Bei uns wurde alles selber gekocht aus reinen Zutaten. Am liebsten mochte ich Hühnerbrühe, Hühnersuppe mit Fadennudeln oder Hühnerklein mit Muschelnudeln. Buchstabennudeln gab es damals bei uns noch nicht. Oder vielleicht das russische Alphabet, keine Ahnung, denn ich konnte noch nicht lesen. Papa hielt ein paar Hühner und auch Kaninchen. Im Winter gab es oft Kaninchen-Braten am Sonntag. Aber auch Enten und Gänse an den Feiertagen.
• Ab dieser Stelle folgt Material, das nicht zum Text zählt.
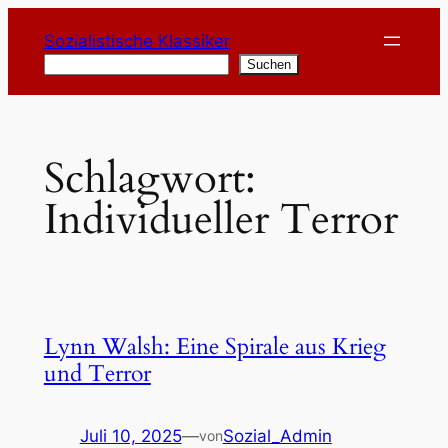
Zum
Sozialistische Klassiker
Inhalt
Suchen
Suchen
springen
Schlagwort:
Individueller Terror
Lynn Walsh: Eine Spirale aus Krieg
und Terror
Juli 10, 2025
—
Sozial_Admin
von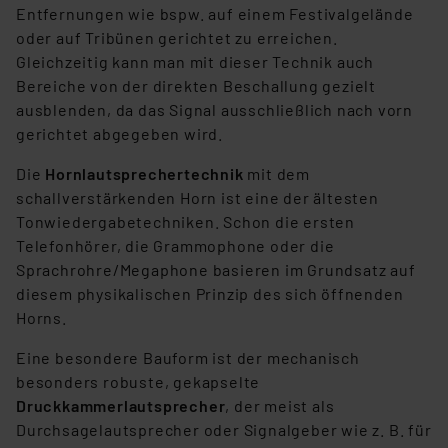
Entfernungen wie bspw. auf einem Festivalgelände
können die Verwendung nicht notwendiger Cookies
oder auf Tribünen gerichtet zu erreichen.
ablehnen oder ihr ganz oder teilweise zustimmen. Ihre
Gleichzeitig kann man mit dieser Technik auch
erteilte Zustimmung können Sie jederzeit unter dem
Bereiche von der direkten Beschallung gezielt
Link „Cookie Einstellungen“ anpassen oder widerrufen.
ausblenden, da das Signal ausschließlich nach vorn
Die Rechtmäßigkeit der Speicherung, Abrufung und
gerichtet abgegeben wird.
Weiterverarbeitung dieser Daten zur Auswertung und
Analyse bis zum Zeitpunkt des Widerrufs bleibt hiervon
Die
Hornlautsprechertechnik
mit dem
unberührt. Ihre Browser-Einstellungen können dazu
schallverstärkenden Horn ist eine der ältesten
führen, dass die Einstellungen nicht längerfristig
Tonwiedergabetechniken. Schon die ersten
gespeichert werden und dieses Banner erneut
Telefonhörer, die Grammophone oder die
angezeigt wird.
Sprachrohre/Megaphone basieren im Grundsatz auf
diesem physikalischen Prinzip des sich öffnenden
„Einige Drittanbieter verarbeiten personenbezogene
Horns.
Daten in den USA. Ihre Einwilligung zur Einbindung von
Cookies dieser Drittanbieter umfasst daher ggf. auch
Eine besondere Bauform ist der mechanisch
die Verarbeitung Ihrer Daten in den USA gemäß Art. 49
besonders robuste, gekapselte
(1) lit. a DSGVO. Nähere Infos zu diesen Drittanbietern
Druckkammerlautsprecher
, der meist als
und zu der jeweiligen Datenübermittlung erhalten Sie in
Durchsagelautsprecher oder Signalgeber wie z. B. für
Die bekamen wir von den Bauern teilweise im Tausch, wie es auf dem Dorf so üblich war. Als ich unterwegs war, also Mama mit mir schwanger ging, mußte Papi sehr oft Hühner schlachten. Wenn die schlecht oder nicht mehr legten, kamen die Hühner in den Topf. Mami liebte während der Schwangerschaft Hühnerbrühe und Hühnersuppe. Omi kochte gleich große Töpfe, denn es war ja kein Problem. Die Hühner konnten so richtig schön am Rand des Kohleherdes auskochen. Im Sommer gab es in unseren Dachzimmern brütende Hitze im Gebälk. Da hatten wir einen zweiflammigen Propangaskocher zum Kochen stehen. Also die Hühnersuppe war gerettet und wurde mir mit in die Wiege gelegt. Ich mag für mein Leben gerne Hühnersuppe. Fertiggerichte kannten wir damals nicht. Alles wurde selber zubereitet und den Menschen ging es gut. Welch ein Wunder. Mitte der 1960-er Jahre zogen wir vom Dorf in die Kreisstadt und in eine Neubauwohnung. Der Neubau verzögerte sich, weil Ulbricht erst einmal seine Mauer in Berlin bauen mußte. Und in der Küche stand wieder so ein schöner Herd, ein geteilter Herd. Links waren 2 Flammen und darunter eine Backröhre für Stadtgas. Auf der rechten Herdseite war der Kohleteil mit Feuerloch, Aschekasten und oben das hohe Ofenrohr. Im Winter heizte Mami den Herd und tagsüber legte Omi immer wieder Brikett oder Knorpel nach. Schön warm war es in der Küche. Rechts neben dem Ofenrohr stand immer eine Emaille-Kanne mit warmen Muckefuck, Malzkaffee. Er war aus reinem Schrot und Zichorie, einfach lecker und warm und er ging nie aus. Links neben dem Ofenrohr stand der kleine Topf mit dem Teesieb zum Teebrühen. Am Herdrand stand der Emaille-Pfeifkessel für heißes Wasser. Wir liebten den herrlichen Kräutertee aus dem Erzgebirge. Im Sommer wurde Tee und Muckefuck auf den Gasflammen gekocht, allerdings bleiben die Kanne und der Topf am gleichen Ort stehen, darin waren die leckeren kalten Getränke. Durstlöscher!

Und auch jetzt wurde weiter wie immer gekocht. Gekocht mit normalen Zutaten, alles selber zubereitet. Wir hatten und haben eine wundervolle einfache Küche, eine Küche mit Hausmannskost, ganz bodenständig. Mami und Omi kochten die gute ostpreußische Küche und Papi brachte die böhmische Küche mit in unseren Haushalt.